#### [Your objective]
Apart from the pictures, reproduce the data below exactly as it stands.

Page images and extracted text

● ● ● ● ●

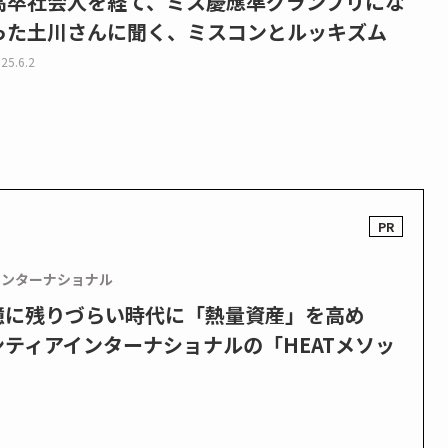
高卒社会人を経て、ミス慶應準グランプリにな
った土川さんに聞く、ミスコンとルッキズム
25.6.2
インターナショナル
憶に残りづらい時代に「熱量資産」を高め
ティアインターナショナルの「HEATメソッ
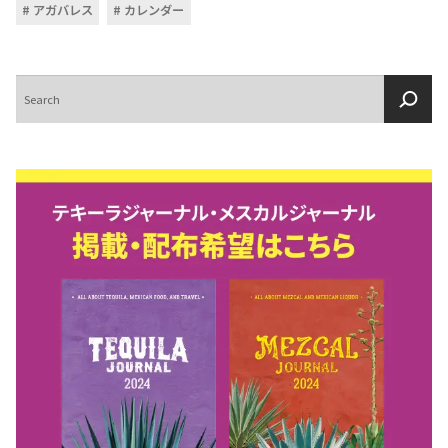
アガバレス
カレンダー
検
索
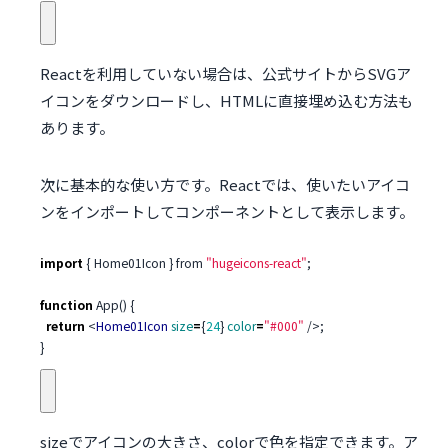
Reactを利用していない場合は、公式サイトからSVGア
イコンをダウンロードし、HTMLに直接埋め込む方法も
あります。
次に基本的な使い方です。Reactでは、使いたいアイコ
ンをインポートしてコンポーネントとして表示します。
import
{
Home01Icon
}
from
"hugeicons-react"
;
function
App
()
{
return
<
Home01Icon
size
=
{
24
}
color
=
"#000"
/>;
}
size
でアイコンの大きさ、
color
で色を指定できます。ア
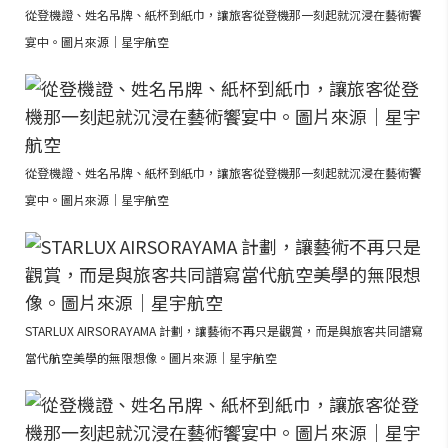
從登機證、姓名吊牌、紙杯到紙巾，讓旅客從登機那一刻起就沉浸在藝術饗
宴中。圖片來源｜星宇航空
從登機證、姓名吊牌、紙杯到紙巾，讓旅客從登機那一刻起就沉浸在藝術饗
宴中。圖片來源｜星宇航空
STARLUX AIRSORAYAMA 計劃，讓藝術不再只是觀賞，而是與旅客共同譜寫
當代航空美學的無限想像。圖片來源｜星宇航空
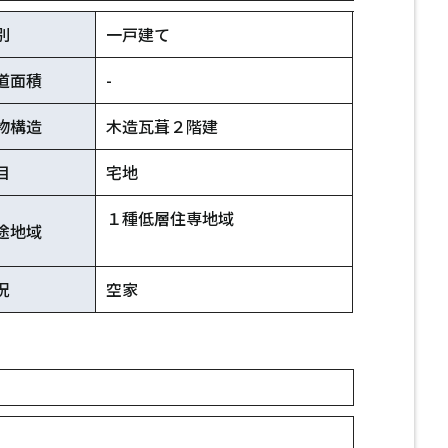
別
一戸建て
道面積
-
物構造
木造瓦葺２階建
目
宅地
１種低層住専地域
途地域
況
空家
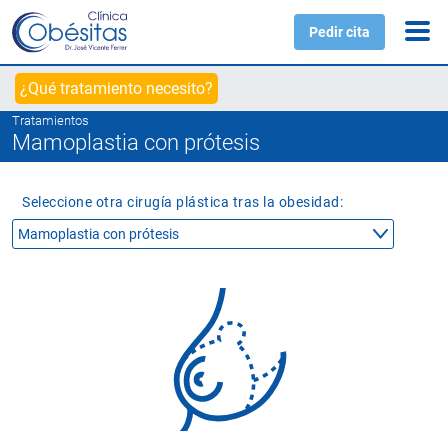
Pedir cita
¿Qué tratamiento necesito?
Tratamientos
Mamoplastia con prótesis
Seleccione otra cirugía plástica tras la obesidad:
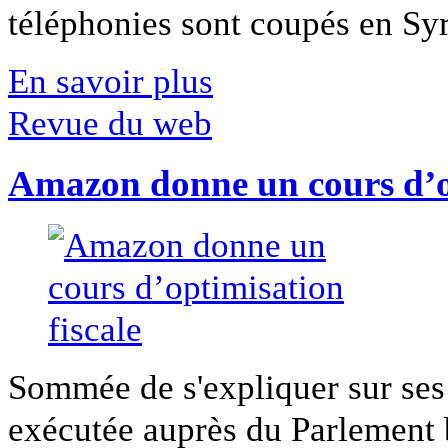
téléphonies sont coupés en Syri
En savoir plus
Revue du web
Amazon donne un cours d’op
Sommée de s'expliquer sur ses 
exécutée auprès du Parlement b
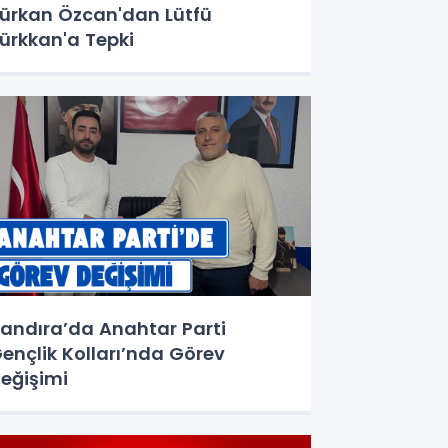
ürkan Özcan'dan Lütfü
ürkkan'a Tepki
andıra’da Anahtar Parti
ençlik Kolları’nda Görev
eğişimi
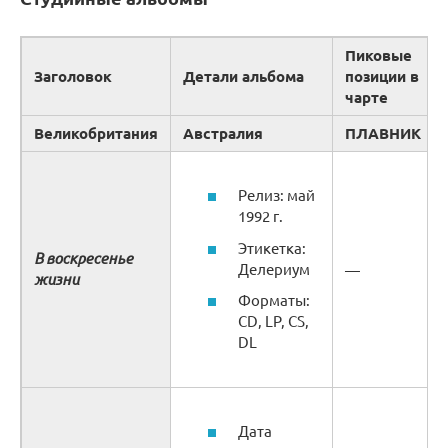
Пиковые
Заголовок
Детали альбома
позиции в
чарте
Великобритания
Австралия
ПЛАВНИК
Релиз: май
1992 г.
Этикетка:
В воскресенье
Делериум
—
жизни
Форматы:
CD, LP, CS,
DL
Дата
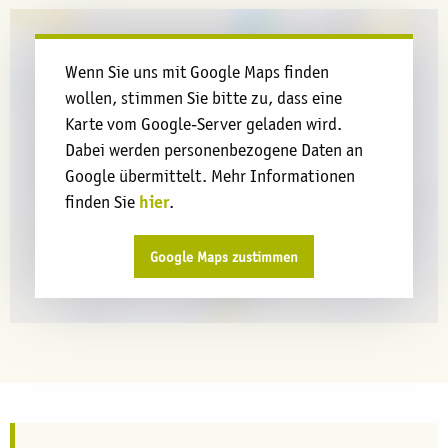
Wenn Sie uns mit Google Maps finden
wollen, stimmen Sie bitte zu, dass eine
Karte vom Google-Server geladen wird.
Dabei werden personenbezogene Daten an
Google übermittelt. Mehr Informationen
hier
finden Sie
.
Google Maps zustimmen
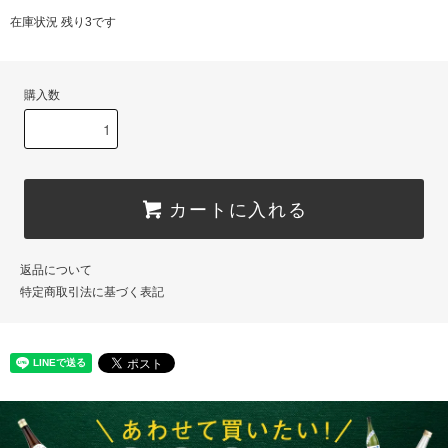
在庫状況 残り3です
購入数
カートに入れる
返品について
特定商取引法に基づく表記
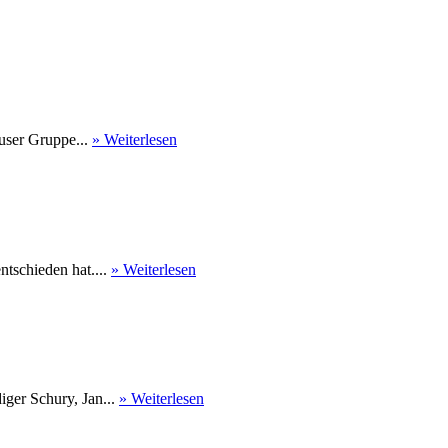
user Gruppe...
» Weiterlesen
tschieden hat....
» Weiterlesen
ger Schury, Jan...
» Weiterlesen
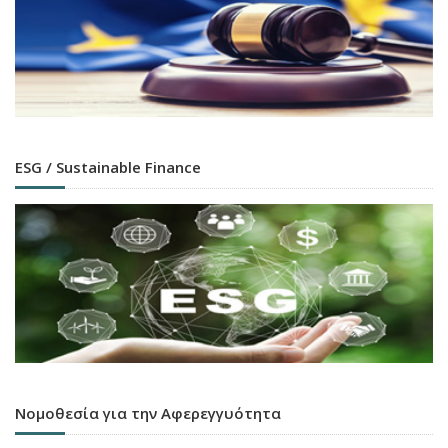
ESG / Sustainable Finance
Νομοθεσία για την Αφερεγγυότητα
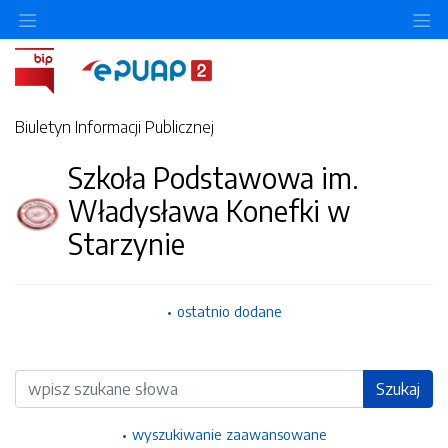
Ukryj/pokaż menu przedmiotowe
Uk
Biuletyn Informacji Publicznej
Szkoła Podstawowa im.
Władysława Konefki w
Starzynie
ostatnio dodane
Wyszukiwarka
Szukaj
wyszukiwanie zaawansowane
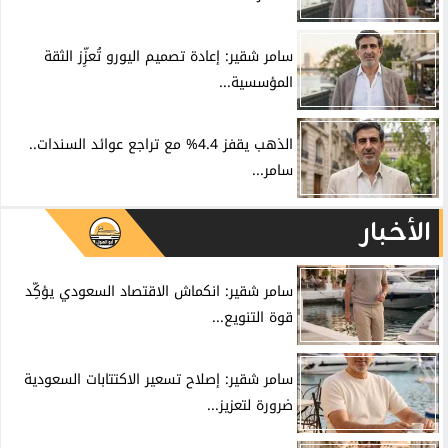
سامر شقير: إعادة تصميم اليورو تُعزِّز الثقة
المؤسسية...
الذهب يقفز 4.4% مع تراجع عوائد السندات..
سامر...
الأخبار
سامر شقير: انكماش الاقتصاد السعودي يؤكِّد
قوة التنويع...
سامر شقير: إصلاح تسعير الاكتتابات السعودية
ضرورة لتعزيز...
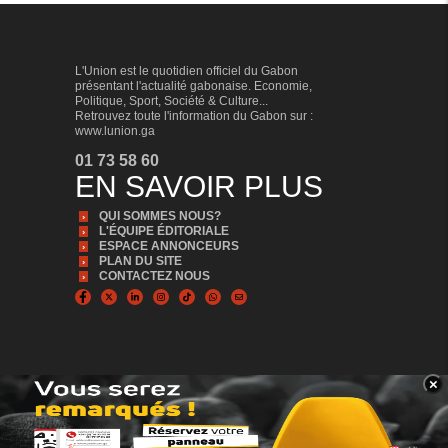
L'Union est le quotidien officiel du Gabon
présentant l'actualité gabonaise. Economie,
Politique, Sport, Société & Culture...
Retrouvez toute l'information du Gabon sur :
www.lunion.ga
01 73 58 60
EN SAVOIR PLUS
QUI SOMMES NOUS?
L'ÉQUIPE ÉDITORIALE
ESPACE ANNONCEURS
PLAN DU SITE
CONTACTEZ NOUS
×
BANNER_BAS
© Copyright 2024, Tous droits réservés | L'Union est édité par la Sonapresse
Plus d'infos, Plus proche de vous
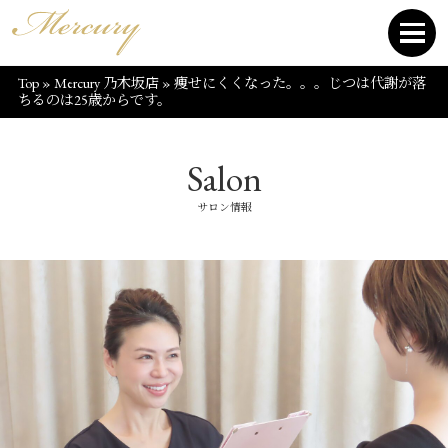
Top
»
Mercury 乃木坂店
»
痩せにくくなった。。。じつは代謝が落
ちるのは25歳からです。
Salon
サロン情報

● ● ● ● ●

#### [Your solution]
高卒社会人を経て、ミス慶應準グランプリにな
った土川さんに聞く、ミスコンとルッキズム
25.6.2
インターナショナル
憶に残りづらい時代に「熱量資産」を高め
ティアインターナショナルの「HEATメソッ
アガバレス
カレンダー
検
索
Reactを利用していない場合は、公式サイトからSVGア
イコンをダウンロードし、HTMLに直接埋め込む方法も
あります。
次に基本的な使い方です。Reactでは、使いたいアイコ
ンをインポートしてコンポーネントとして表示します。
import
{
Home01Icon
}
from
"hugeicons-react"
;
function
App
()
{
return
<
Home01Icon
size
=
{
24
}
color
=
"#000"
/>;
}
size
でアイコンの大きさ、
color
で色を指定できます。ア
從登機證、姓名吊牌、紙杯到紙巾，讓旅客從登機那一刻起就沉浸在藝術饗
宴中。圖片來源｜星宇航空
從登機證、姓名吊牌、紙杯到紙巾，讓旅客從登機那一刻起就沉浸在藝術饗
宴中。圖片來源｜星宇航空
STARLUX AIRSORAYAMA 計劃，讓藝術不再只是觀賞，而是與旅客共同譜寫
當代航空美學的無限想像。圖片來源｜星宇航空
別
一戸建て
道面積
-
物構造
木造瓦葺２階建
目
宅地
１種低層住専地域
途地域
況
空家
Pedir cita
¿Qué tratamiento necesito?
Tratamientos
Mamoplastia con prótesis
Seleccione otra cirugía plástica tras la obesidad:
téléphonies sont coupés en Syri
En savoir plus
Revue du web
Amazon donne un cours d’op
Sommée de s'expliquer sur ses 
exécutée auprès du Parlement b
ürkan Özcan'dan Lütfü
ürkkan'a Tepki
andıra’da Anahtar Parti
ençlik Kolları’nda Görev
eğişimi
Пиковые
Заголовок
Детали альбома
позиции в
чарте
Великобритания
Австралия
ПЛАВНИК
Релиз: май
1992 г.
Этикетка:
В воскресенье
Делериум
—
жизни
Форматы:
CD, LP, CS,
DL
Дата
Wenn Sie uns mit Google Maps finden
wollen, stimmen Sie bitte zu, dass eine
Karte vom Google-Server geladen wird.
Dabei werden personenbezogene Daten an
Google übermittelt. Mehr Informationen
hier
finden Sie
.
Google Maps zustimmen
在庫状況 残り3です
購入数
カートに入れる
返品について
特定商取引法に基づく表記
user Gruppe...
» Weiterlesen
tschieden hat....
» Weiterlesen
ger Schury, Jan...
» Weiterlesen
ESG / Sustainable Finance
Νομοθεσία για την Αφερεγγυότητα
Ukryj/pokaż menu przedmiotowe
Uk
Biuletyn Informacji Publicznej
Szkoła Podstawowa im.
Władysława Konefki w
Starzynie
ostatnio dodane
Wyszukiwarka
Szukaj
wyszukiwanie zaawansowane
سامر شقير: إعادة تصميم اليورو تُعزِّز الثقة
المؤسسية...
الذهب يقفز 4.4% مع تراجع عوائد السندات..
سامر...
الأخبار
سامر شقير: انكماش الاقتصاد السعودي يؤكِّد
قوة التنويع...
سامر شقير: إصلاح تسعير الاكتتابات السعودية
ضرورة لتعزيز...
L'Union est le quotidien officiel du Gabon
présentant l'actualité gabonaise. Economie,
Politique, Sport, Société & Culture...
Retrouvez toute l'information du Gabon sur :
www.lunion.ga
01 73 58 60
EN SAVOIR PLUS
QUI SOMMES NOUS?
L'ÉQUIPE ÉDITORIALE
ESPACE ANNONCEURS
PLAN DU SITE
CONTACTEZ NOUS
×
BANNER_BAS
© Copyright 2024, Tous droits réservés | L'Union est édité par la Sonapresse
Plus d'infos, Plus proche de vous
Top
»
Mercury 乃木坂店
»
痩せにくくなった。。。じつは代謝が落
ちるのは25歳からです。
Salon
サロン情報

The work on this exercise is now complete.